Data
◇ ◇ ◇
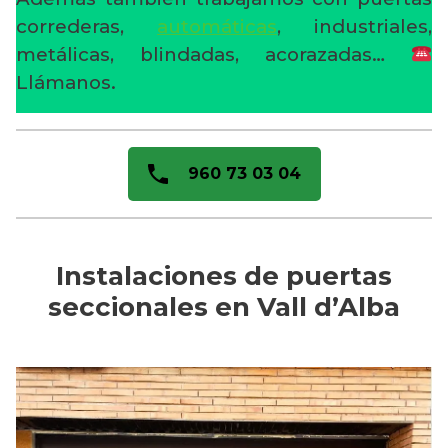
correderas,
automáticas
, industriales,
metálicas, blindadas, acorazadas…
Llámanos.
960 73 03 04
Instalaciones de puertas
seccionales en Vall d’Alba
◇ ◇ ◇
The task
Your task is a word-for-word transcription of the entries, leaving out all pictures.

Result of the task
correderas,
automáticas
, industriales,
metálicas, blindadas, acorazadas…
Llámanos.
960 73 03 04
Instalaciones de puertas
seccionales en Vall d’Alba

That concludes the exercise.